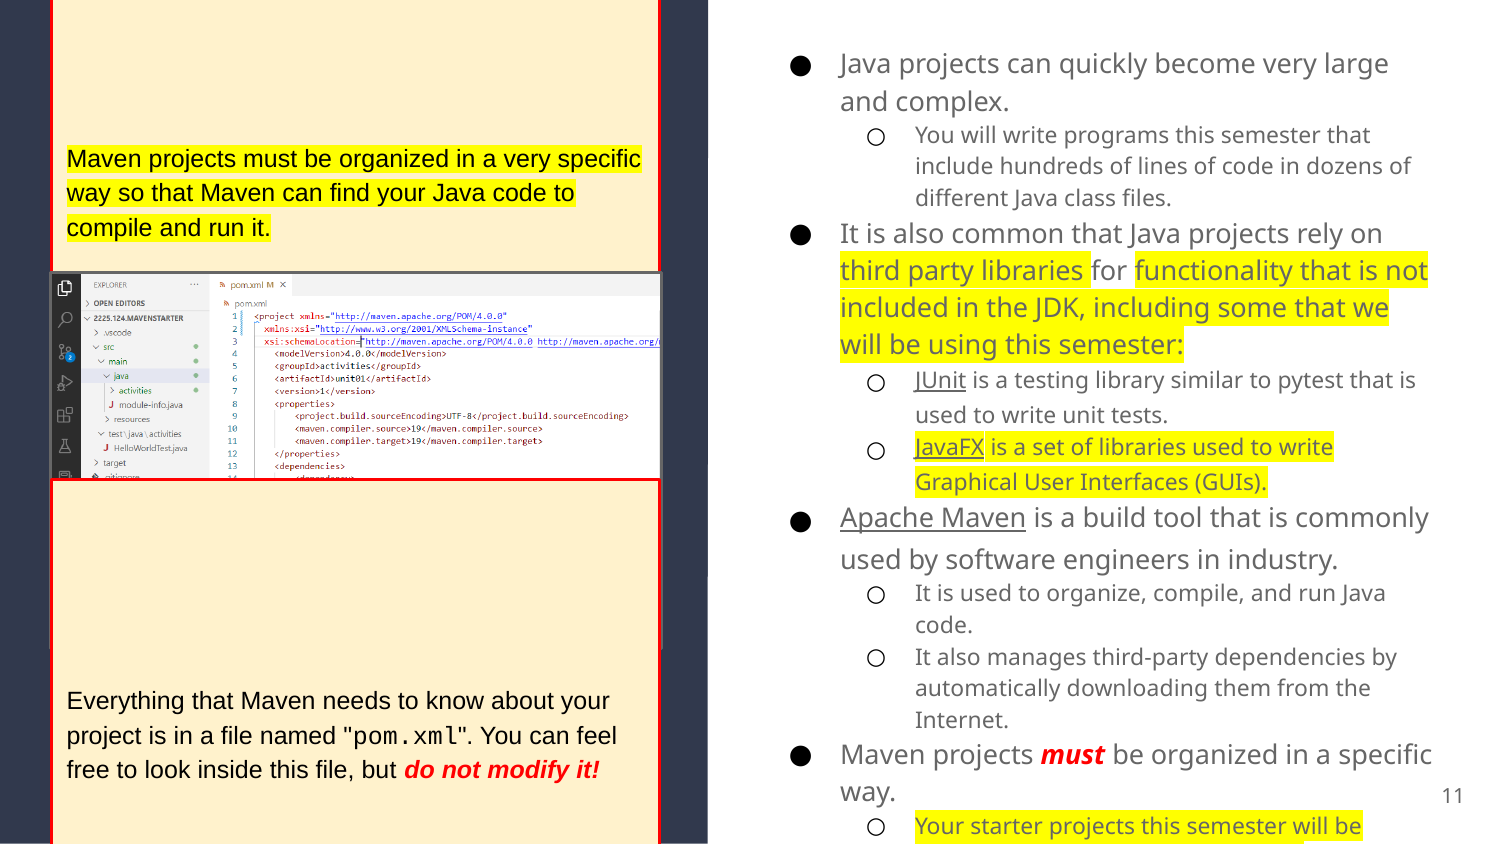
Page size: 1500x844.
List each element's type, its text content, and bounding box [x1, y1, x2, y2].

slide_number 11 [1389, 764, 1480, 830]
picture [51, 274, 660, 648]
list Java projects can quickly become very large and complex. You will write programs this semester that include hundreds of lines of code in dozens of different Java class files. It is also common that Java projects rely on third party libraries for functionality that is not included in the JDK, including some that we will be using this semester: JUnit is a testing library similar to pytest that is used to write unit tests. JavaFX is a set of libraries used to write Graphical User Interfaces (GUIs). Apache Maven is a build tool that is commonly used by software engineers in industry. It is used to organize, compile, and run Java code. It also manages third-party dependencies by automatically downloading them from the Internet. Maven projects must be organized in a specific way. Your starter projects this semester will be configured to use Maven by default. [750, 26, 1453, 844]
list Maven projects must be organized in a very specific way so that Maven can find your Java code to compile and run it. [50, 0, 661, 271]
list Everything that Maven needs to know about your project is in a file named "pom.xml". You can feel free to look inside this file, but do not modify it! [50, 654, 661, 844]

→ DIRECTIONS
Output the listing above exactly, pictures omitted.

→ OUTPUT FOR THIS EXERCISE
Page size: 1500x844.
List each element's type, its text content, and bounding box [x1, y1, x2, y2].

slide_number 11 [1389, 764, 1480, 830]
picture [51, 274, 660, 648]
list Java projects can quickly become very large and complex. You will write programs this semester that include hundreds of lines of code in dozens of different Java class files. It is also common that Java projects rely on third party libraries for functionality that is not included in the JDK, including some that we will be using this semester: JUnit is a testing library similar to pytest that is used to write unit tests. JavaFX is a set of libraries used to write Graphical User Interfaces (GUIs). Apache Maven is a build tool that is commonly used by software engineers in industry. It is used to organize, compile, and run Java code. It also manages third-party dependencies by automatically downloading them from the Internet. Maven projects must be organized in a specific way. Your starter projects this semester will be configured to use Maven by default. [750, 26, 1453, 844]
list Maven projects must be organized in a very specific way so that Maven can find your Java code to compile and run it. [50, 0, 661, 271]
list Everything that Maven needs to know about your project is in a file named "pom.xml". You can feel free to look inside this file, but do not modify it! [50, 654, 661, 844]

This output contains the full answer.